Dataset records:
= = = = = = =
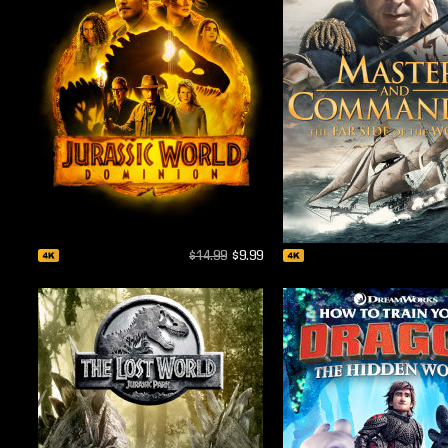
$14.99
$9.99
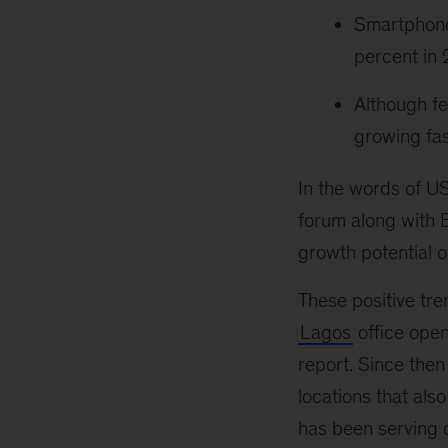
Smartphone
percent in
Although fe
growing fas
In the words of U
forum along with B
growth potential o
These positive tr
Lagos
office opene
report. Since the
locations that als
has been serving c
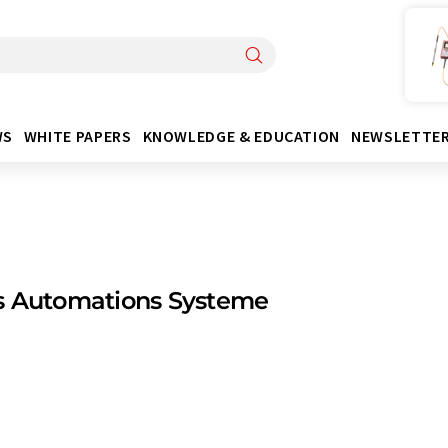
WS
WHITE PAPERS
KNOWLEDGE & EDUCATION
NEWSLETTE
s Automations Systeme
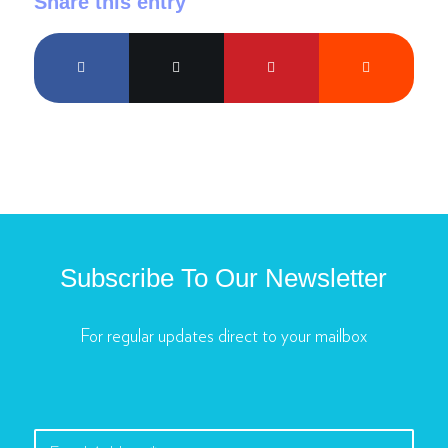
Share this entry
Subscribe To Our Newsletter
For regular updates direct to your mailbox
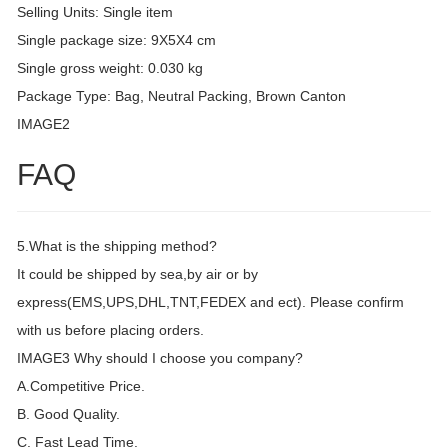
Selling Units: Single item
Single package size: 9X5X4 cm
Single gross weight: 0.030 kg
Package Type: Bag, Neutral Packing, Brown Canton
IMAGE2
FAQ
5.What is the shipping method?
It could be shipped by sea,by air or by
express(EMS,UPS,DHL,TNT,FEDEX and ect). Please confirm
with us before placing orders.
IMAGE3 Why should I choose you company?
A.Competitive Price.
B. Good Quality.
C. Fast Lead Time.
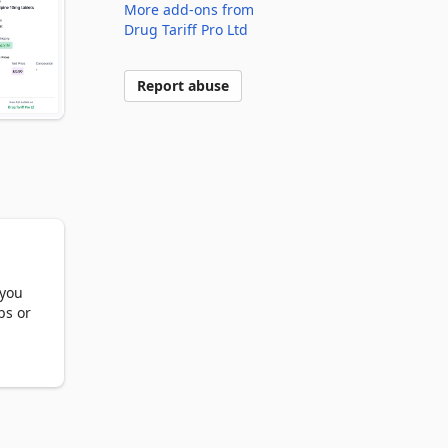
More add-ons from
Drug Tariff Pro Ltd
Report abuse
you 
s or 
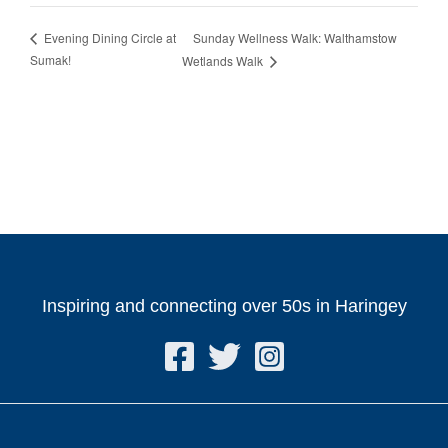
Sunday Wellness Walk: Walthamstow
Evening Dining Circle at
Sumak!
Wetlands Walk
Inspiring and connecting over 50s in Haringey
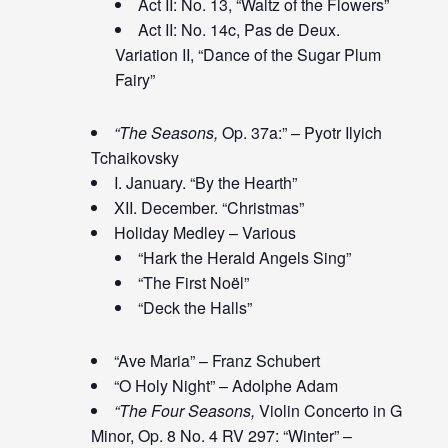
Act II: No. 13, “Waltz of the Flowers”
Act II: No. 14c, Pas de Deux.
Variation II, “Dance of the Sugar Plum
Fairy”
“The Seasons,
Op. 37a:” – Pyotr Ilyich
Tchaikovsky
I. January. “By the Hearth”
XII. December. “Christmas”
Holiday Medley – Various
“Hark the Herald Angels Sing”
“The First Noël”
“Deck the Halls”
“Ave Maria” – Franz Schubert
“O Holy Night” – Adolphe Adam
“The Four Seasons,
Violin Concerto in G
Minor, Op. 8 No. 4 RV 297: “Winter” –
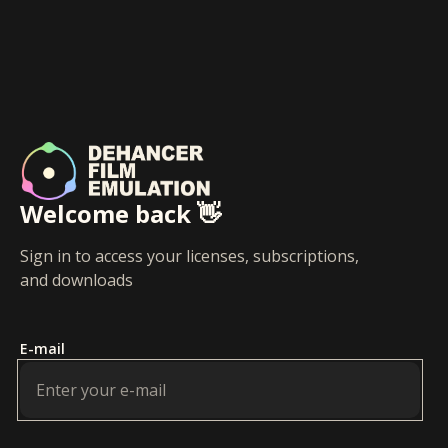
Welcome back 👋
Sign in to access your licenses, subscriptions,
and downloads
E-mail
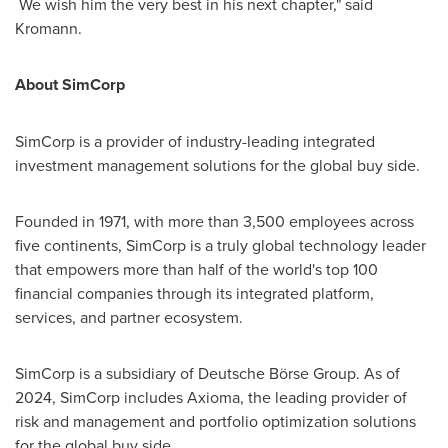
We wish him the very best in his next chapter," said
Kromann.
About SimCorp
SimCorp is a provider of industry-leading integrated
investment management solutions for the global buy side.
Founded in 1971, with more than 3,500 employees across
five continents, SimCorp is a truly global technology leader
that empowers more than half of the world's top 100
financial companies through its integrated platform,
services, and partner ecosystem.
SimCorp is a subsidiary of Deutsche Börse Group. As of
2024, SimCorp includes Axioma, the leading provider of
risk and management and portfolio optimization solutions
for the global buy side.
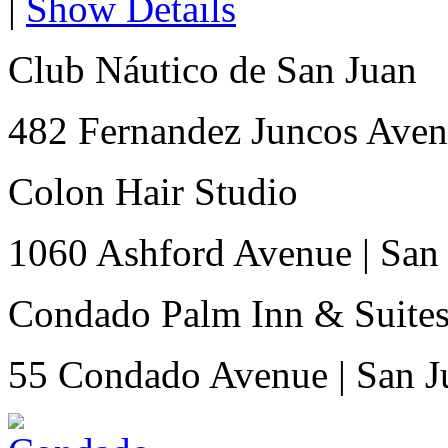
|
Show Details
Club Náutico de San Juan
482 Fernandez Juncos Ave
Colon Hair Studio
1060 Ashford Avenue
|
San
Condado Palm Inn & Suite
55 Condado Avenue
|
San J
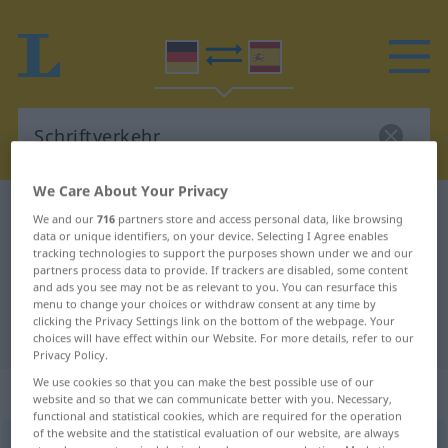
We Care About Your Privacy
German-Spanish dictionary
Schriftverkehr
We and our
716
partners store and access personal data, like browsing
data or unique identifiers, on your device. Selecting I Agree enables
German-Spanish translation for
tracking technologies to support the purposes shown under we and our
partners process data to provide. If trackers are disabled, some content
"Schriftverkehr"
and ads you see may not be as relevant to you. You can resurface this
menu to change your choices or withdraw consent at any time by
clicking the Privacy Settings link on the bottom of the webpage. Your
"Schriftverkehr" Spanish translation
choices will have effect within our Website. For more details, refer to our
Privacy Policy.
We use cookies so that you can make the best possible use of our
„Schriftverkehr“
: Maskulinum
website and so that we can communicate better with you. Necessary,
functional and statistical cookies, which are required for the operation
of the website and the statistical evaluation of our website, are always
Schriftverkehr
m
<
Schriftverkehr(e)s
>
Schriftwechsel
m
= = = = = = =
Directions: Tally the lines in the entries above that hold the word "cookies". Reply with nothing but that count.

Task solution: 2